What to do:
Can you reproduce, word for word, the stretch of the entries below from the line containing "max_i_ka (Direct)" through the end of the entries?

_ _ _

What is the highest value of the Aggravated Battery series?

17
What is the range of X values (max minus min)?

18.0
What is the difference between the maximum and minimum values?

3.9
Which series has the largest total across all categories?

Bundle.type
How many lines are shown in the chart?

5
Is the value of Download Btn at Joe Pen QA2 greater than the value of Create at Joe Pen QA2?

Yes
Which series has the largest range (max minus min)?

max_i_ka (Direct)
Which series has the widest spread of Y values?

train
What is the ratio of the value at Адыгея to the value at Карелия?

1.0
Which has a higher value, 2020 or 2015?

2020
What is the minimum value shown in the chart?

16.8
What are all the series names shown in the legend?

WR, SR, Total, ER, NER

_ _ _

Exercise output:
max_i_ka (Direct)
Which series has the widest spread of Y values?

train
What is the ratio of the value at Адыгея to the value at Карелия?

1.0
Which has a higher value, 2020 or 2015?

2020
What is the minimum value shown in the chart?

16.8
What are all the series names shown in the legend?

WR, SR, Total, ER, NER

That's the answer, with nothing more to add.